Dans un commentaire inédit publié le 19 mars dans la revue Nature, Gavin Schmidt, le directeur de l’Institut Goddard de la NASA pour les études spatiales, a exprimé sa préoccupation et son étonnement. Il souligne l’année 2023 comme étant celle qui a le plus contredit les prévisions des climatologues. Schmidt, surtout connu pour son approche logique et ses explications indéniables, pose pour une fois de nombreuses questions concernant cette année « énigmatique », qui est devenue la plus chaude jamais enregistrée.
Il s’interroge sur la façon dont les températures de surface, fixées à 1,45 °C au-dessus de celles de l’époque préindustrielle, ont pu battre des records précédents de 0,2 °C et même d’un demi-degré à partir de septembre 2023, une marge considérable à l’échelle mondiale. Ces températures semblent surgir « de nulle part », exposant une « ignorance inédite depuis sans doute une quarantaine d’années, lorsque les satellites ont permis d’observer le système climatique terrestre en temps réel », explique l’expert en climatologie.
Cette anomalie, si elle ne se stabilise pas d’ici août, pourrait nous plonger dans un « territoire inconnu ». Schmidt suggère déjà que cela pourrait signifier que « le changement climatique est en train de modifier le système climatique de manière plus précoce que ce que les scientifiques avaient anticipé ».
Gavin Schmidt n’ose pas utiliser des expressions alarmantes comme « Un climat incontrôlable » ou « une escalade ». Cependant, sa remarque soulève à nouveau la question d’une intensification de la crise climatique dépassant ce que les modèles prédisent. Une question qui crée une grande discorde au sein de la communauté scientifique.

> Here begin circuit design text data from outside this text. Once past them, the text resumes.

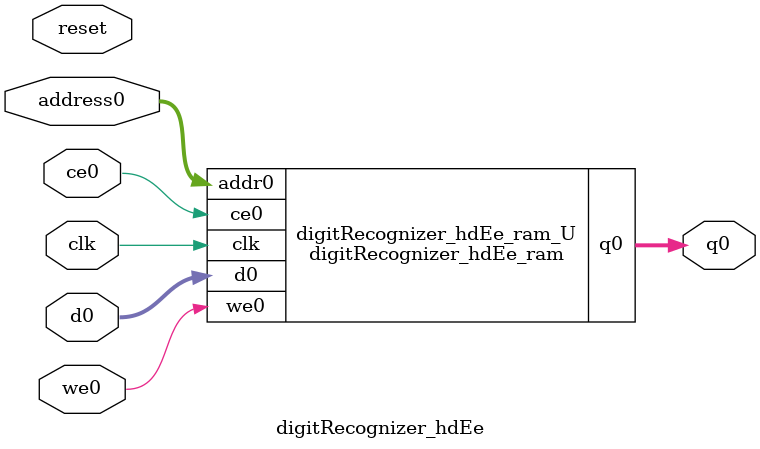
<source format=v>

`timescale 1 ns / 1 ps
module digitRecognizer_hdEe_ram (addr0, ce0, d0, we0, q0,  clk);

parameter DWIDTH = 32;
parameter AWIDTH = 5;
parameter MEM_SIZE = 32;

input[AWIDTH-1:0] addr0;
input ce0;
input[DWIDTH-1:0] d0;
input we0;
output reg[DWIDTH-1:0] q0;
input clk;

(* ram_style = "block" *)reg [DWIDTH-1:0] ram[0:MEM_SIZE-1];




always @(posedge clk)  
begin 
    if (ce0) 
    begin
        if (we0) 
        begin 
            ram[addr0] <= d0; 
            q0 <= d0;
        end 
        else 
            q0 <= ram[addr0];
    end
end


endmodule


`timescale 1 ns / 1 ps
module digitRecognizer_hdEe(
    reset,
    clk,
    address0,
    ce0,
    we0,
    d0,
    q0);

parameter DataWidth = 32'd32;
parameter AddressRange = 32'd32;
parameter AddressWidth = 32'd5;
input reset;
input clk;
input[AddressWidth - 1:0] address0;
input ce0;
input we0;
input[DataWidth - 1:0] d0;
output[DataWidth - 1:0] q0;



digitRecognizer_hdEe_ram digitRecognizer_hdEe_ram_U(
    .clk( clk ),
    .addr0( address0 ),
    .ce0( ce0 ),
    .d0( d0 ),
    .we0( we0 ),
    .q0( q0 ));

endmodule


</source>
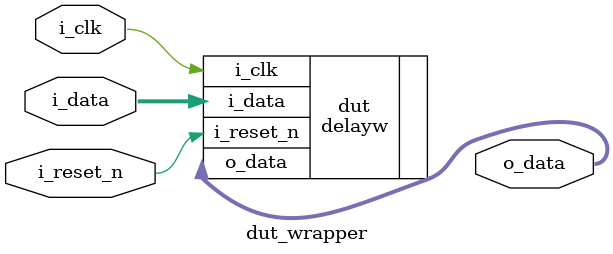
<source format=sv>
`timescale 1ps/1ps

module dut_wrapper(
    input wire i_clk,
    input wire i_reset_n,
    input wire [7:0] i_data,
    output wire [7:0] o_data
);

delayw dut (
    .i_clk(i_clk),
    .i_reset_n(i_reset_n),
    .i_data(i_data),
    .o_data(o_data)
);

endmodule
</source>
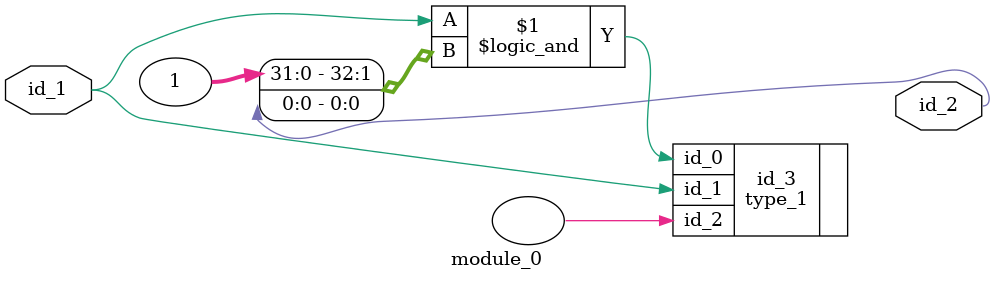
<source format=v>
module module_0 (
    id_1,
    id_2
);
  output id_2;
  inout id_1;
  wand id_2;
  type_1 id_3 (
      .id_0(id_1 && {1, id_2[1-1]}),
      .id_1(id_1),
      .id_2()
  );
endmodule

</source>
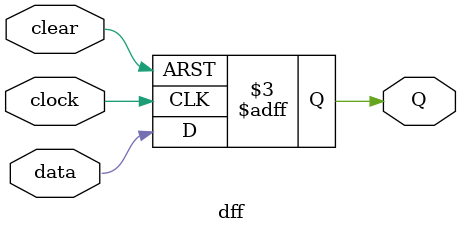
<source format=v>
`timescale 1ns/1ns

module dff(Q,clock, data, clear);

input clock,data,clear;
output reg Q;

always @(negedge clock or negedge clear)
  begin 
    if(clear==1'b0)
      Q<=1'b0;
    else
      Q<=data;
  end

endmodule
</source>
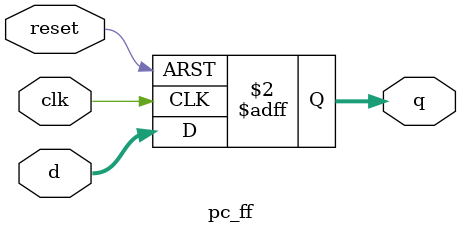
<source format=sv>
module pc_ff(
    input  logic clk, reset,
    input  logic [31:0] d,
    output logic [31:0] q
);
    always_ff @(posedge clk or posedge reset) begin
        if (reset)
            q <= 32'b0;
        else
            q <= d;
    end
endmodule
</source>
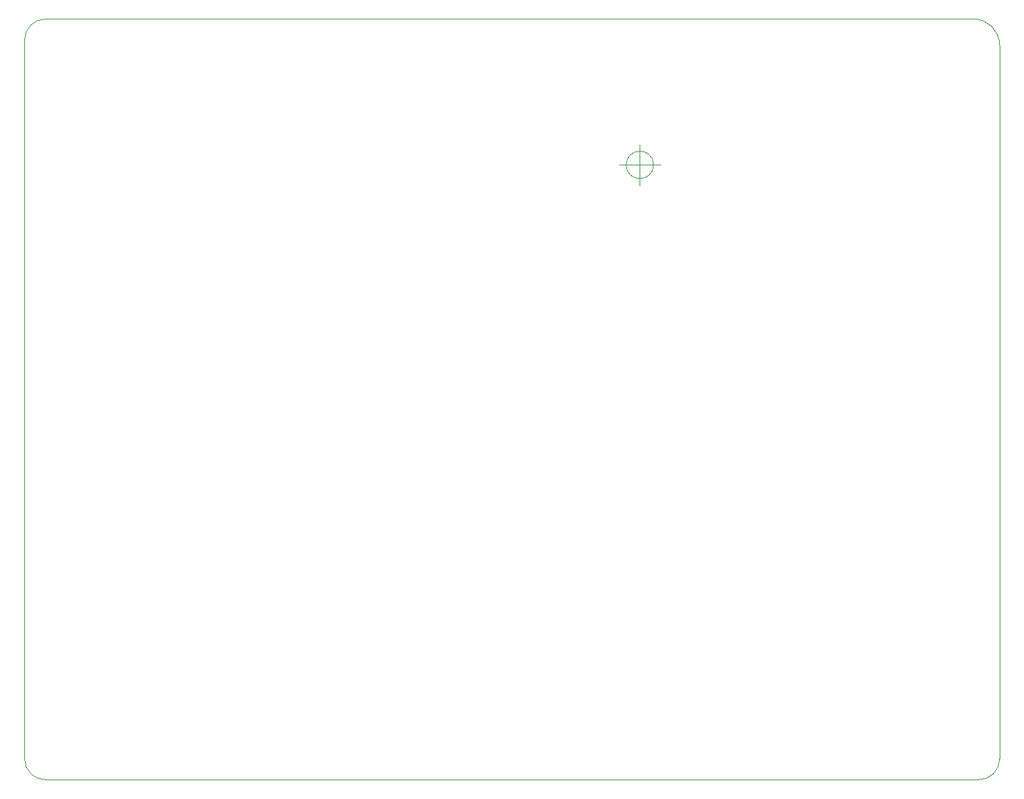
<source format=gbr>
%TF.GenerationSoftware,KiCad,Pcbnew,(5.1.7-0-10_14)*%
%TF.CreationDate,2020-11-02T16:42:48+08:00*%
%TF.ProjectId,GreenCircuit,47726565-6e43-4697-9263-7569742e6b69,v0.6*%
%TF.SameCoordinates,Original*%
%TF.FileFunction,Profile,NP*%
%FSLAX46Y46*%
G04 Gerber Fmt 4.6, Leading zero omitted, Abs format (unit mm)*
G04 Created by KiCad (PCBNEW (5.1.7-0-10_14)) date 2020-11-02 16:42:48*
%MOMM*%
%LPD*%
G01*
G04 APERTURE LIST*
%TA.AperFunction,Profile*%
%ADD10C,0.050000*%
%TD*%
G04 APERTURE END LIST*
D10*
X189440000Y-58245000D02*
X192615000Y-58245000D01*
X153641666Y-76025000D02*
G75*
G03*
X153641666Y-76025000I-1666666J0D01*
G01*
X149475000Y-76025000D02*
X154475000Y-76025000D01*
X151975000Y-73525000D02*
X151975000Y-78525000D01*
X192615000Y-58245000D02*
G75*
G02*
X195790000Y-61420000I0J-3175000D01*
G01*
X77045000Y-60785000D02*
G75*
G02*
X79585000Y-58245000I2540000J0D01*
G01*
X79585000Y-150955000D02*
G75*
G02*
X77045000Y-148415000I0J2540000D01*
G01*
X195790000Y-148415000D02*
G75*
G02*
X193250000Y-150955000I-2540000J0D01*
G01*
X193250000Y-150955000D02*
X79585000Y-150955000D01*
X77045000Y-60785000D02*
X77045000Y-148415000D01*
X189440000Y-58245000D02*
X79585000Y-58245000D01*
X195790000Y-148415000D02*
X195790000Y-61420000D01*
M02*

</source>
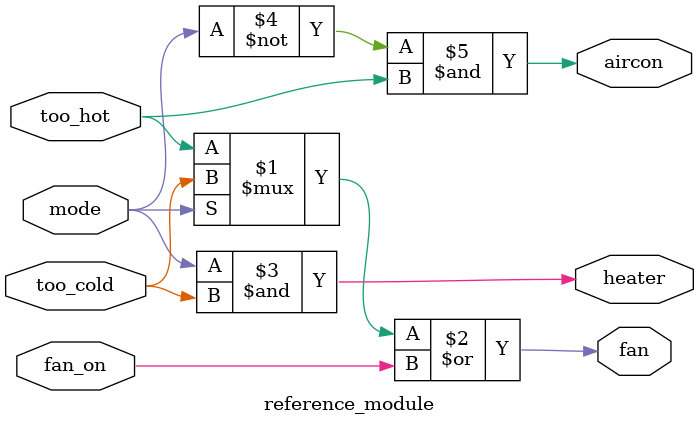
<source format=sv>
module reference_module(
	input mode,
	input too_cold, 
	input too_hot,
	input fan_on,
	output heater,
	output aircon,
	output fan
);
	
	assign fan = (mode ? too_cold : too_hot) | fan_on;
	assign heater = (mode & too_cold);
	assign aircon = (~mode & too_hot);
	
endmodule

</source>
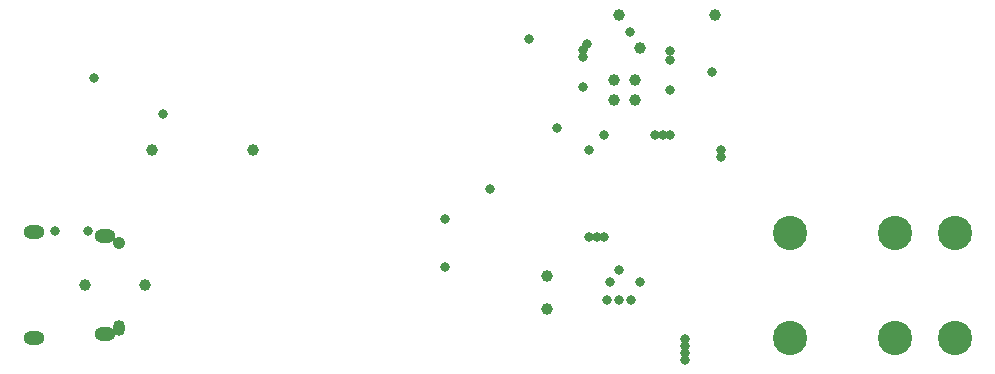
<source format=gbr>
G04 #@! TF.FileFunction,Soldermask,Bot*
%FSLAX46Y46*%
G04 Gerber Fmt 4.6, Leading zero omitted, Abs format (unit mm)*
G04 Created by KiCad (PCBNEW 4.0.7) date 03/27/18 03:46:25*
%MOMM*%
%LPD*%
G01*
G04 APERTURE LIST*
%ADD10C,0.100000*%
%ADD11O,1.800000X1.200000*%
%ADD12O,1.050000X1.350000*%
%ADD13C,1.050000*%
%ADD14C,2.900000*%
%ADD15C,1.000000*%
%ADD16C,0.800000*%
G04 APERTURE END LIST*
D10*
D11*
X118535000Y-97470000D03*
X118535000Y-105730000D03*
X112585000Y-106090000D03*
X112585000Y-97110000D03*
D12*
X119785000Y-105200000D03*
D13*
X119785000Y-98000000D03*
D14*
X176530000Y-106045000D03*
X185420000Y-97155000D03*
X185420000Y-106045000D03*
X190500000Y-106045000D03*
X190500000Y-97155000D03*
X176530000Y-97155000D03*
D15*
X162052000Y-78739926D03*
X161697500Y-85952500D03*
X163422500Y-85952500D03*
X163422500Y-84227500D03*
X161697500Y-84227500D03*
X155956000Y-103632000D03*
X155956000Y-100838000D03*
X121920000Y-101600000D03*
X116840000Y-101600000D03*
D16*
X159512000Y-90170000D03*
X160782000Y-88900000D03*
X147320000Y-96012090D03*
D15*
X131064000Y-90170000D03*
D16*
X147320000Y-100076000D03*
D15*
X122555000Y-90170000D03*
D16*
X169926000Y-83566000D03*
X166370000Y-85090000D03*
X166370000Y-88900000D03*
X166370000Y-81788000D03*
D15*
X170180000Y-78740000D03*
X163830000Y-81534000D03*
D16*
X117602000Y-84074000D03*
X123444000Y-87122000D03*
X117094000Y-97028000D03*
X114300000Y-97028000D03*
X170688000Y-90170000D03*
X165769997Y-88900000D03*
X170688000Y-90770003D03*
X165100000Y-88900000D03*
X154432000Y-80772000D03*
X156863761Y-88259937D03*
X159371432Y-81201536D03*
X151130000Y-93472000D03*
X162985053Y-80199495D03*
X166370000Y-82550000D03*
X159004118Y-81695977D03*
X167640000Y-107972069D03*
X159004000Y-82295978D03*
X167640000Y-107372056D03*
X167640000Y-106772043D03*
X159004000Y-84836000D03*
X167640000Y-106171936D03*
X159512000Y-97536000D03*
X161290000Y-101346000D03*
X161036000Y-102870000D03*
X163830000Y-101346000D03*
X162052000Y-102870000D03*
X163068000Y-102870000D03*
X160782000Y-97536000D03*
X162052000Y-100330000D03*
X160181997Y-97536000D03*
M02*

</source>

El Niño, le coupable habituel
« 2023 nous a sérieusement étonnés et préoccupés », admet également Zeke Hausfather, climatologue à l’institut Berkeley Earth. En 2023, chaque jour a vu un nouveau record, que ce soit en termes de températures atmosphériques inégalées depuis sans doute 100 000 ans, une augmentation du niveau de la mer quatre fois plus grande qu’en 2022, une régression accélérée des glaciers ou, plus particulièrement, une chaleur extraordinaire dans les océans, surpassant les précédents taux à des degrés que l’on pensait impossibles.
Ce pic de chaleur est une situation que les scientifiques ne parviennent pas à déchiffrer entièrement. Il existe bien sûr la tendance inhérente au changement climatique anthropogénique, qui a déjà réchauffé la terre de 1,26 °C depuis l’époque pré-industrielle. Entre 2022 et 2023, les concentrations de gaz à effet de serre ont continué d’augmenter dans l’atmosphère, alimentées par la combustion d’énergies fossiles (charbon, pétrole, gaz) et la déforestation. Cependant, cette énergie supérieure ne peut justifier qu’un réchauffement supplémentaire d’environ 0,02 °C, selon Gavin Schmidt.